Pela etapa da Copa, ele passou sem altos e baixos, mas com o mérito de ter de certa forma amenizado os olhares mais afoitos e oportunistas sobre supostas malfeitorias praticadas por seus antecessores na pasta, Agnelo Queiroz (2003-2006) e Orlando Silva (2006-2011), ambos então seus camaradas no PC do B, ao qual Silva continua filiado.

Já o novo selecionado por Dilma, Hilton, exibe uma ficha sem manchas que o impeçam de ocupar o cargo. Nela também nada consta em prol do esporte nem contra, nenhuma menção. A sensação é que sempre ignorou bolas, piscinas, raquetes e quadras, quiçá petecas, num país às vésperas de promover, e pagar caríssimo (custo estimado hoje em cerca de R$ 38 bilhões), a primeira Olimpíada na América do Sul.

Em contrapartida, tem um registro polêmico e bizarro, que o tornou conhecido nacionalmente em 2005, quando foi apanhado em flagrante pela Polícia Federal, no aeroporto da Pampulha, em Belo Horizonte, com 11 caixas cheias de dinheiro e cheques, total avaliado aproximadamente em R$ 600 mil.

Na época, ele era deputado estadual mineiro pelo extinto PFL e estava acompanhado pelo vereador do PL em BH Carlos Henrique Silva, ambos pastores. Sem provas que os incriminassem, alegaram que a bolada era produto de doações de fiéis da Igreja Universal do sul de Minas Gerais. Saíram arranhados apenas pela publicidade negativa do episódio. Coincidentemente, pouco depois Hilton foi afastado do partido.

De um modo geral, a mídia relembrou bem os currículos dos dois ministros. Bernardo Itri, da Folha, foi certeiro ao adiantar compromissos relevantes do novo titular do Esporte, Hilton, que, para tal, deverá se valer de chapéu alheio por conta do noviciato.

O primeiro é apresentar em 28 de janeiro próximo a atualização da matriz de responsabilidade, com custos, da Rio-2016, ao lado da prefeitura local e da Autoridade Pública Olímpica; a seguir, em fevereiro, fechar relatório do Tribunal de Contas da União comprovando a existência de legado da Olimpíada ao país.
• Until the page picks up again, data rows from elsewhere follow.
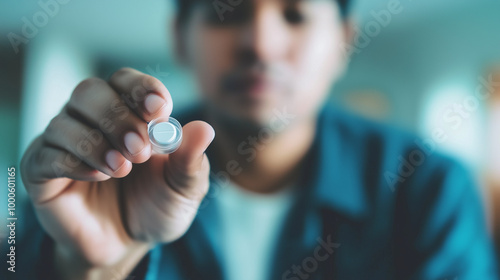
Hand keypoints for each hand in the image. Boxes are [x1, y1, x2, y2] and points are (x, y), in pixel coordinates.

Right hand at [20, 68, 213, 274]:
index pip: (126, 82)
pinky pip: (47, 154)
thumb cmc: (156, 205)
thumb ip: (191, 161)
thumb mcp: (183, 187)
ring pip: (65, 121)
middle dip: (118, 117)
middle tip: (141, 150)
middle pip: (90, 92)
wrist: (128, 243)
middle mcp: (92, 120)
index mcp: (128, 113)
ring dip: (97, 143)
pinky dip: (74, 162)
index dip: (141, 89)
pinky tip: (98, 176)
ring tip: (122, 169)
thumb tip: (204, 129)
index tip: (159, 109)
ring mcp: (64, 143)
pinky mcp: (41, 170)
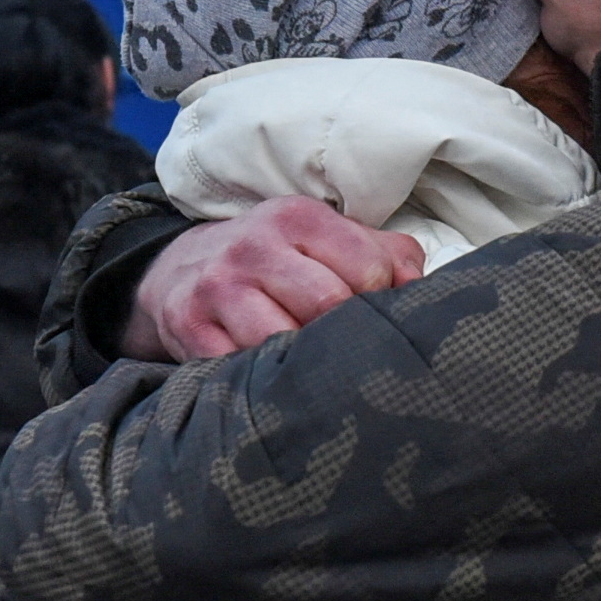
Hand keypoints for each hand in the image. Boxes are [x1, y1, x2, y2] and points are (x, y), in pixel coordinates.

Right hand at [125, 197, 425, 361]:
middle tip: (343, 348)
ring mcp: (217, 288)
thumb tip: (420, 289)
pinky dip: (259, 382)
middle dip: (344, 334)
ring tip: (308, 366)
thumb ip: (387, 256)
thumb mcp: (326, 241)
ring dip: (301, 364)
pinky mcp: (188, 328)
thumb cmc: (277, 261)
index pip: (368, 269)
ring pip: (280, 341)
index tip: (371, 315)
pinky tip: (269, 379)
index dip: (380, 301)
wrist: (180, 272)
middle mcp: (253, 246)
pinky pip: (236, 369)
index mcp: (297, 218)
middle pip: (328, 304)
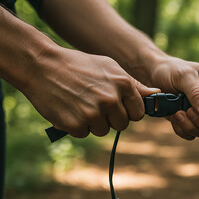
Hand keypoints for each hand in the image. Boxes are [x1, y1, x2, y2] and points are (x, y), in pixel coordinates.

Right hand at [22, 47, 159, 137]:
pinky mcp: (75, 124)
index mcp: (123, 84)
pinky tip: (69, 108)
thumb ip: (133, 84)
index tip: (116, 106)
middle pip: (122, 125)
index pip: (138, 113)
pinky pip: (84, 133)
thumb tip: (156, 94)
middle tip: (94, 102)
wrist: (42, 66)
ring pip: (103, 131)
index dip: (127, 111)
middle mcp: (111, 100)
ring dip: (93, 122)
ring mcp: (93, 113)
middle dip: (110, 118)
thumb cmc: (78, 65)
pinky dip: (77, 125)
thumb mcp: (109, 67)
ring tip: (80, 103)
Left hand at [145, 56, 198, 139]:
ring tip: (177, 112)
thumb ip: (197, 94)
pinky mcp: (193, 121)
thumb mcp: (184, 77)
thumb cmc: (171, 70)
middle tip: (188, 111)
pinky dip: (182, 129)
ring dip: (191, 126)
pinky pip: (193, 135)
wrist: (153, 75)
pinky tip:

A guerra dos organizadores da Olimpíada vai ganhar intensidade depois da passagem do ano com as batalhas pela liberação de verbas pelo governo federal, que decidiu no primeiro semestre, antes da Copa, entregar a chave do cofre à Casa Civil, do ministro Aloizio Mercadante.

E o cofre foi mantido fechado. O canteiro de obras só está andando, como aqui já foi explicado, porque o Comitê Olímpico Internacional decidiu liberar, gradativamente, US$ 1,5 bilhão para o Rio dar sequência aos trabalhos. Parte da verba é adiantamento, do contrato de TV assinado pelo COI pelos direitos de imagem dos Jogos e parte contribuição direta para o evento.

Dessa forma, o período eleitoral transcorreu sem que a Olimpíada despertasse atenções. É chegado o momento de o governo federal ser acionado, principalmente no tocante às obras de infraestrutura. Portanto, tanto o ME como os governos municipal e estadual do Rio, e o Comitê Rio 2016, organizador dos Jogos, terão de caminhar no ritmo dos passos da Casa Civil.

Sobre a Olimpíada, o prefeito do Rio, Eduardo Paes, que torcia pela permanência de Rebelo no cargo, pela experiência por ele assimilada no período, dizia que não tinha mais tempo para um sujeito se inteirar da história. Diante das complexidades do megaevento, o bom senso é soberano e indiscutível na fala do prefeito. Até mesmo o ex-ministro talvez esbarrasse em dificuldades pela frente. Imagine, então, os riscos de um novato?